Nav: Home

Texts like networks: How many words are sufficient to recognize the author?

April 11, 2019

We are more original than we think - this is what is being suggested by literary text analysis carried out by a new method of stylometry proposed by scientists from the Institute of Nuclear Physics Polish Academy of Sciences. The author's individuality can already be seen in connections between no more than a dozen of words in English text. It turns out that in Slavic languages authorship identification requires even fewer words and is more certain.

Finding out the author of a text is usually not difficult: just read the signature. However, sometimes there is no signature since it has not been preserved or has been deliberately omitted by the author. Often, instead of a first and last name, we see a pseudonym. So, how can we verify who penned a historical text known only from fragments? How can we establish the true creator of an Internet lampoon? How can we really determine if the text of a thesis or doctoral dissertation is not plagiarized? In many cases, traditional stylometric methods fail or do not lead to sufficiently reliable conclusions. In Information Sciences, scientists from the Institute of Nuclear Physics of the Polish Academy of Sciences (IFJ PAN) in Cracow have presented their own statistical tool for stylometric analysis. Constructed with the use of graphs, it makes it possible look at the structure of texts in a qualitatively new way.

"The conclusions of our research are, on the one hand, encouraging. They indicate that the individuality of any person manifests itself clearly in the way they use a surprisingly small number of words. But there is also another, darker side of the coin. Since it turns out we are so original, it will be easier to identify us by our statements," says Prof. Stanislaw Drozdz (IFJ PAN, Cracow University of Technology).

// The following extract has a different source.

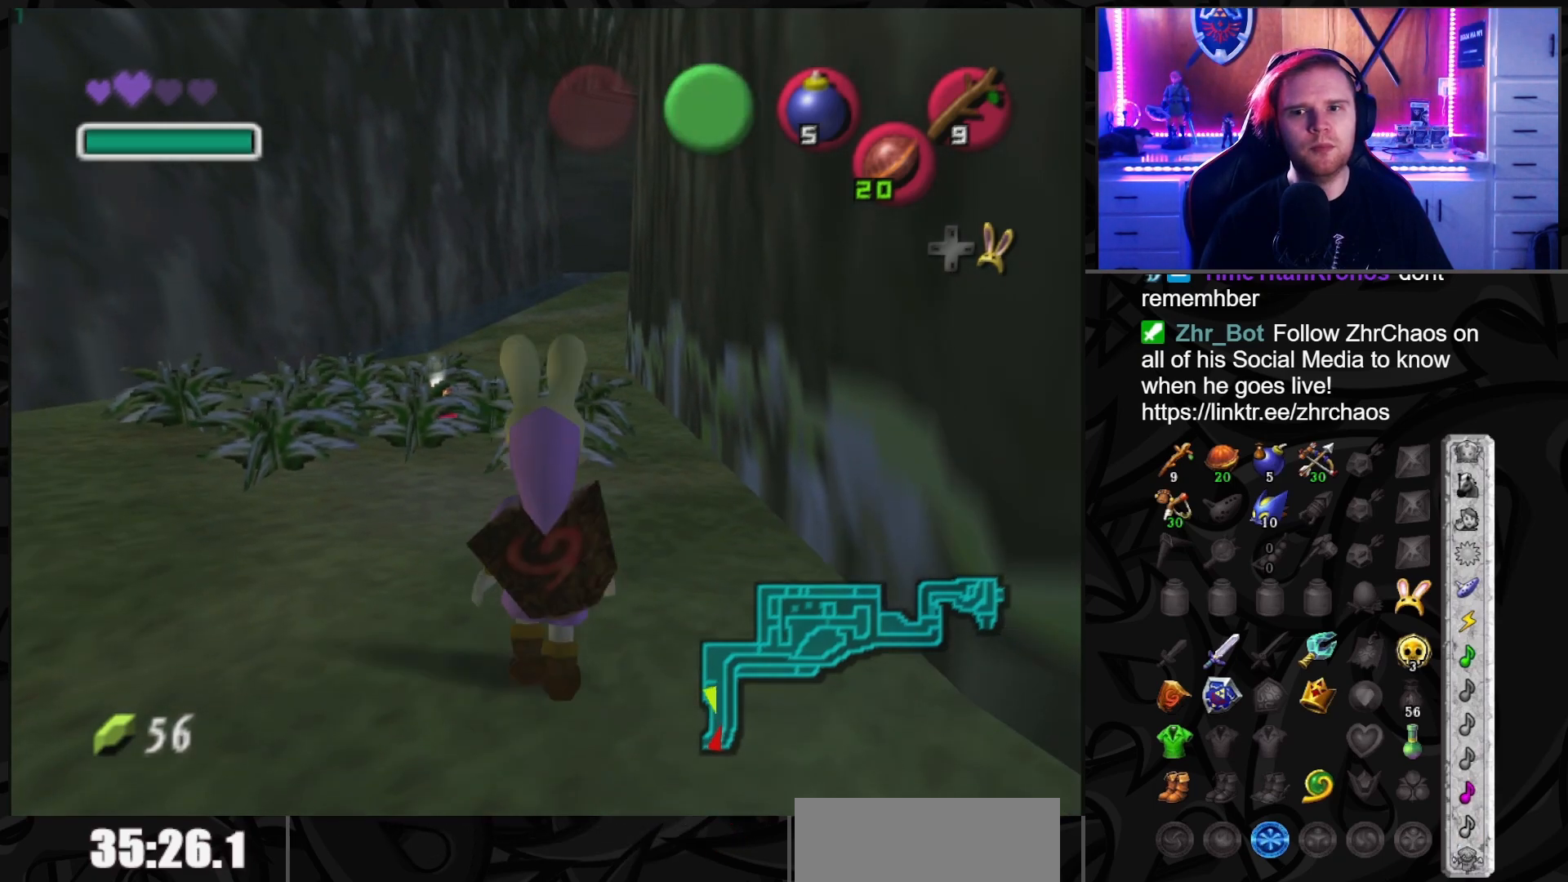
{"buttons": [], "left_stick": "center", "right_stick": "center", "events": []}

Stylometry - i.e. the science dealing with the determination of the statistical characteristics of the style of texts - is based on the observation that each of us uses even the same language in a slightly different way. Some have a broader vocabulary, others narrower, some like to use certain phrases and make mistakes, others avoid repetition and are linguistic purists. And when we write, we also differ in the way we use punctuation. In the typical stylometric approach, the basic features of a text are usually examined, e.g. the frequency of occurrence of individual words, whilst punctuation is ignored. Analyses are carried out for the studied text and for texts written by potentially well-known authors. The creator is deemed to be the person whose works have parameters with the values closest to those obtained for the material being identified.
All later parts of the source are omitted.